-- START OF PROVIDED DATA --

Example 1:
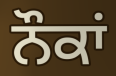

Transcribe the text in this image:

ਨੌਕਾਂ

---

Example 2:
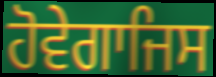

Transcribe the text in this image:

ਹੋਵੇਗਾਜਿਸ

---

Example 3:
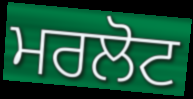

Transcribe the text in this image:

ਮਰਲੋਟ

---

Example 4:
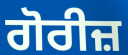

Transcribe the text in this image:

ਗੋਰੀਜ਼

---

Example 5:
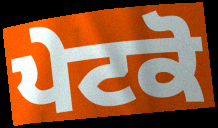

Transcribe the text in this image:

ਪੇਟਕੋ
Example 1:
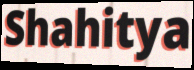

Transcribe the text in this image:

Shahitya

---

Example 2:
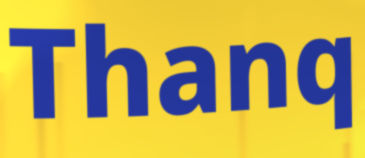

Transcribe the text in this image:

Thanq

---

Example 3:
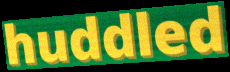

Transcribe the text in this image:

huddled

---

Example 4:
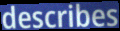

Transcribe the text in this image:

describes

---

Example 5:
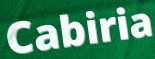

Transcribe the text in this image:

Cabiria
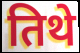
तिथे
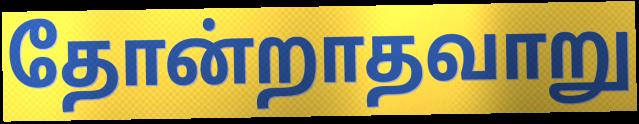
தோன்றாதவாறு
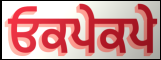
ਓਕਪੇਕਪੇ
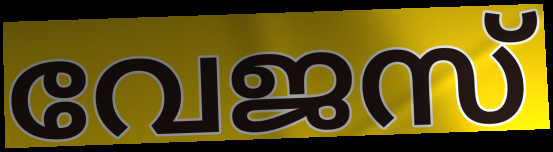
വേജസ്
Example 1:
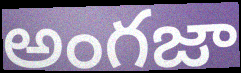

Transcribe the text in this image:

-- END OF PROVIDED DATA --

▶ **AIM**: Please write out all of the material above line for line, without changing a character, and leave out the pictures.

▶ **EXERCISE ANSWER**:
Example 1:

Transcribe the text in this image:

ਨੌਕਾਂ

---

Example 2:

Transcribe the text in this image:

ਹੋਵੇਗਾਜਿਸ

---

Example 3:

Transcribe the text in this image:

ਮਰਲੋਟ

---

Example 4:

Transcribe the text in this image:

ਗੋਰੀਜ਼

---

Example 5:

Transcribe the text in this image:

ਪੇਟਕੋ
Example 1:

Transcribe the text in this image:

Shahitya

---

Example 2:

Transcribe the text in this image:

Thanq

---

Example 3:

Transcribe the text in this image:

huddled

---

Example 4:

Transcribe the text in this image:

describes

---

Example 5:

Transcribe the text in this image:

Cabiria
तिथे
தோன்றாதவாறு
ਓਕਪੇਕਪੇ
വേജസ്
Example 1:

Transcribe the text in this image:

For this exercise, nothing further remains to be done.